Continuous mapping theorems

`f: RR -> RR`, Borel measurable st `P(D_f) = 0`

P1.4.4 If `X_n ->_("or p")^(wp1) X` and then `f(X_n) ->_("or p")^(wp1) f(X)` respectively.

T1.4.5 If `X_n ->^d X` then `f(X_n) ->^d f(X)`.

Convergence of moments

`X_n ->^d X iff Ef(X_n) -> Ef(X) quad AA f in C_B(RR)`. However to ensure `E|X_n|^k -> E|X|^k` we need extra conditions.

D1.5.1 A sequence of random variables `{X_n}_(n>=1)` is uniformly integrable if `lim_(A->oo) spr_n E(|X_n| I(|X_n| > A)) = 0`, or `lim_(A->oo) int_(|X_n| > A) dP = 0` uniformly over `n`.

L1.5.1 A sequence of random variables is u.i. iff:

`spr_n E|X_n| < oo` and
`AA epsi >0 EE delta_epsi >0 " st " AA E in ccF P(E) < delta => int_E |X_n| dP < epsi AA n`

L1.5.2 If `EE epsi > 0 "st" spr_n E|X_n|^(1+epsi) < oo` then `{X_n}` is u.i.

T1.5.3 If `X_n ->^d X "in" (RR, B(RR))` and `{X_n}^r` is u.i. for some `r > 0` then:

`E|X|^r < oo`
`EX_n^r -> EX^r`
`E|X_n|^r -> E|X|^r`

T1.5.4 If `X_n ->^d X` and `E|X_n|^r -> E|X|^r < oo, r > 0` then `{X_n}^r` is u.i.

T1.5.5 (Frechet-Shoket).

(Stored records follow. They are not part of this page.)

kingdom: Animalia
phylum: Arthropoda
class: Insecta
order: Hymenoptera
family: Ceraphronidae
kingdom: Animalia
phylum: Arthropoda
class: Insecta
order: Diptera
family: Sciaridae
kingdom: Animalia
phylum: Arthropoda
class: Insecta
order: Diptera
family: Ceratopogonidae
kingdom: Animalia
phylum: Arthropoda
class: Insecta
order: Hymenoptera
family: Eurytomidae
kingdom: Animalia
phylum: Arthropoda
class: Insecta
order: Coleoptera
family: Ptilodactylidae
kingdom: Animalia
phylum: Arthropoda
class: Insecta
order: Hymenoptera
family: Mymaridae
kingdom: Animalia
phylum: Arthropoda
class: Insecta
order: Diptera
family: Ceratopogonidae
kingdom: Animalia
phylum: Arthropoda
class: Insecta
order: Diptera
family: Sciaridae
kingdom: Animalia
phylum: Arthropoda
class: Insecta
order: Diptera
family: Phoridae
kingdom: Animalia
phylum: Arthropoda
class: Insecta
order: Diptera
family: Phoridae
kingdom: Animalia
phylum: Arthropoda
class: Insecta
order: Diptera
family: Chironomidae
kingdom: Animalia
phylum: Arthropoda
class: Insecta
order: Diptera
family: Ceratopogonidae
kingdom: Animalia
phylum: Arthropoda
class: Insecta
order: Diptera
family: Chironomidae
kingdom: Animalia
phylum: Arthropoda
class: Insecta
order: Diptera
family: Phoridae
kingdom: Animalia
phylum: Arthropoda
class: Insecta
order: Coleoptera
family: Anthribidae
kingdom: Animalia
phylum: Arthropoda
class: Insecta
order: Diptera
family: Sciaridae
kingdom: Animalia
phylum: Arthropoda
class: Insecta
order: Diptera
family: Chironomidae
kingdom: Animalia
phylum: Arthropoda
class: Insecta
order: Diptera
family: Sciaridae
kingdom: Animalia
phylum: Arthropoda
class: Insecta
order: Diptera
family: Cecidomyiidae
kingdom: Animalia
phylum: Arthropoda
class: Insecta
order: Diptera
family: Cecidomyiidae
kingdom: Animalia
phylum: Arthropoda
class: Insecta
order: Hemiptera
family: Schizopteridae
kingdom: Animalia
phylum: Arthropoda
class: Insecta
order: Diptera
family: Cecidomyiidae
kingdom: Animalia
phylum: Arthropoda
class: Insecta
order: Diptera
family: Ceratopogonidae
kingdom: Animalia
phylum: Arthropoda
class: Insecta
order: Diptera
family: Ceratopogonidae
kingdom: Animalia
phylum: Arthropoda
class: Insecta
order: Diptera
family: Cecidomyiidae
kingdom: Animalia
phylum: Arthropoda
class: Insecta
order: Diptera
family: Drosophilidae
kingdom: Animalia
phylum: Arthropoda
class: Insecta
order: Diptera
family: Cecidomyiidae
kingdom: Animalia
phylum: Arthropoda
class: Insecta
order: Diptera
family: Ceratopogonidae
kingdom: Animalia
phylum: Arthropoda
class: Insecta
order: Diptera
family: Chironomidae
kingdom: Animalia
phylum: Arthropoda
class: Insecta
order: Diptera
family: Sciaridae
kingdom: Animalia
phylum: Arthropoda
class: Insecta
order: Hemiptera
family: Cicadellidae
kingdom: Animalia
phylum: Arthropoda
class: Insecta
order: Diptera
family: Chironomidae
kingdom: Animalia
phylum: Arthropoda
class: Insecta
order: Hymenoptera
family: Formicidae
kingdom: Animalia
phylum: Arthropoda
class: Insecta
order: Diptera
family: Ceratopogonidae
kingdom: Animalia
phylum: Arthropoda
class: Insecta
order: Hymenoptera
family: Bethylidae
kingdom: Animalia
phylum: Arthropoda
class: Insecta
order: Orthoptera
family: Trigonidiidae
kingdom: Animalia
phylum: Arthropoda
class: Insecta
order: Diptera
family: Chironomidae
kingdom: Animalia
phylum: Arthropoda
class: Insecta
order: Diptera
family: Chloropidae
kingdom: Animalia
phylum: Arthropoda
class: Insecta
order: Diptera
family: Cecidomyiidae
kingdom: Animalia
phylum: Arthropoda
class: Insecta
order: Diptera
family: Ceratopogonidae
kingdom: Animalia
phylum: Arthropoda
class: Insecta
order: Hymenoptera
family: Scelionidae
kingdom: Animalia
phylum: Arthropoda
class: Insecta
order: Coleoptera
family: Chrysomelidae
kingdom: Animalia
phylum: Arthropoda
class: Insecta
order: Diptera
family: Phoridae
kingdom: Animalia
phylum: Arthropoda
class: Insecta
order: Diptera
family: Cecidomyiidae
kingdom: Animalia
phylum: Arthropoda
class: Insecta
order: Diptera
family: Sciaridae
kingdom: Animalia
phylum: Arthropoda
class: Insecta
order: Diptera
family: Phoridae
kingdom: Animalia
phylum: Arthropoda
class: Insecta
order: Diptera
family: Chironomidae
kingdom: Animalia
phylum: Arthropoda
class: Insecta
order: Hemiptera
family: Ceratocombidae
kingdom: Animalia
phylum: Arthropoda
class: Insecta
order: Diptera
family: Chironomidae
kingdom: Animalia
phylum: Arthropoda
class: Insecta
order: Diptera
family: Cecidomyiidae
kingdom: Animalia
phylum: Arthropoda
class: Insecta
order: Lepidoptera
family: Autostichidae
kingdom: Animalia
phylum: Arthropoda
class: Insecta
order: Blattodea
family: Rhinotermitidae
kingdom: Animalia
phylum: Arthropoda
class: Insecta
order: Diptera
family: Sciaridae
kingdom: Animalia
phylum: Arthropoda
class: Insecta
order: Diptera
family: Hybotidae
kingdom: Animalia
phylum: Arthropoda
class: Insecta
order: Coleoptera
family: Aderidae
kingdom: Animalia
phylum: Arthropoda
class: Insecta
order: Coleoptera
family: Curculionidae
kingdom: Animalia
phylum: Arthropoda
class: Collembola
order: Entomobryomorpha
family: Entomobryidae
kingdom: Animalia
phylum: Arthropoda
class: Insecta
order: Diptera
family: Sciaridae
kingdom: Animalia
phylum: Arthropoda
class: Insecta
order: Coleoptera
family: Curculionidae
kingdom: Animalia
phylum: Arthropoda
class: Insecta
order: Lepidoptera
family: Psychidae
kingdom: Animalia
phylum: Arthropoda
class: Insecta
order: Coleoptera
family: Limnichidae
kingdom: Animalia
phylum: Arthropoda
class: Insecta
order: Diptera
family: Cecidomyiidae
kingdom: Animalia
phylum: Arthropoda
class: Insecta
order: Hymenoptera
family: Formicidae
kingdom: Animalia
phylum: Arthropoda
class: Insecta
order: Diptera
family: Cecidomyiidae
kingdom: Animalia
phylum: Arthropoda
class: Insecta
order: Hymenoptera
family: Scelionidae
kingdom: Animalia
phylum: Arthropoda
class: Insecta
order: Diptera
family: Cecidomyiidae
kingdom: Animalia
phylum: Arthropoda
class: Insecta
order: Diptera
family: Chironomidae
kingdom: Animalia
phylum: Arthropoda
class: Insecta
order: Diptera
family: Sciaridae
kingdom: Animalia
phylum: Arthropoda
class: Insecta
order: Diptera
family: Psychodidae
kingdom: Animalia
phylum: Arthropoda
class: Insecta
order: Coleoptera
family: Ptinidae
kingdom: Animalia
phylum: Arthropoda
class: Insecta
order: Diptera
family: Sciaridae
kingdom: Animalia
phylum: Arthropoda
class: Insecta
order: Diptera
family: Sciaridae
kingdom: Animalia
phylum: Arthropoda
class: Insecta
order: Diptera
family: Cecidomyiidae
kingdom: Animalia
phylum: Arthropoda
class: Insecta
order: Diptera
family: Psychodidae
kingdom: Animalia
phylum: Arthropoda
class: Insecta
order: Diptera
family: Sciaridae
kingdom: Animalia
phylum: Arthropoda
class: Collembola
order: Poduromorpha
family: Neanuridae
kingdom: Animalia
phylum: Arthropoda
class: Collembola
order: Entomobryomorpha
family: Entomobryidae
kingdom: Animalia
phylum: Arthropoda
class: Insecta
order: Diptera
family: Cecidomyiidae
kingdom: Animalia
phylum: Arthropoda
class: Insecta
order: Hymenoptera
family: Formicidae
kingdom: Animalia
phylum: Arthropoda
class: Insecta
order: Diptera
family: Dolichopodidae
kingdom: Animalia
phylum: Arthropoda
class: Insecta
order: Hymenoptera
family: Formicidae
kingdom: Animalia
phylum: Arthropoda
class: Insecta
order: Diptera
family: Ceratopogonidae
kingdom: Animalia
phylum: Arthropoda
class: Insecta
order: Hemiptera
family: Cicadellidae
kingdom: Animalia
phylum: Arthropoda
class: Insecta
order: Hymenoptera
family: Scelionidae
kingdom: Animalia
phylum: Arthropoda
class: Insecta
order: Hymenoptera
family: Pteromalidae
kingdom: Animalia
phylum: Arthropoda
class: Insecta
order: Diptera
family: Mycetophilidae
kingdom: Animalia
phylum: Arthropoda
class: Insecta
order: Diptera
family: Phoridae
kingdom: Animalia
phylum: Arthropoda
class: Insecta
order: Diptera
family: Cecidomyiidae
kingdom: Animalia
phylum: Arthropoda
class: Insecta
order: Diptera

Let `{X_n}` be a sequence of random variables st `EX^k -> m_k ^d X`

Sufficient conditions for convergence

`C_B^oo = {f | f "has bdd derivatives of all orders on" RR}`.
`n_h(x) = 1/(sqrt(2pi)h) e^(-x^2/(2h^2))`
`f_h(x) = int^oo_(-oo) f(x-y) h_n(y) dy = int_(-oo)^oo h_n(x+y) f(x) dy`

T2.5.1 `f in C_B => AA h > 0 f_h in C_B`. `f in C_BU => f_h -> f` uniformly in `RR` as `h -> 0`.

T2.5.2 Let `{mu_n}` and `mu` be pms of `(RR, B(RR))`. If `AA f in C_B^oo` `int f dmu_n -> int f dmu` then `mu_n ->^d mu`.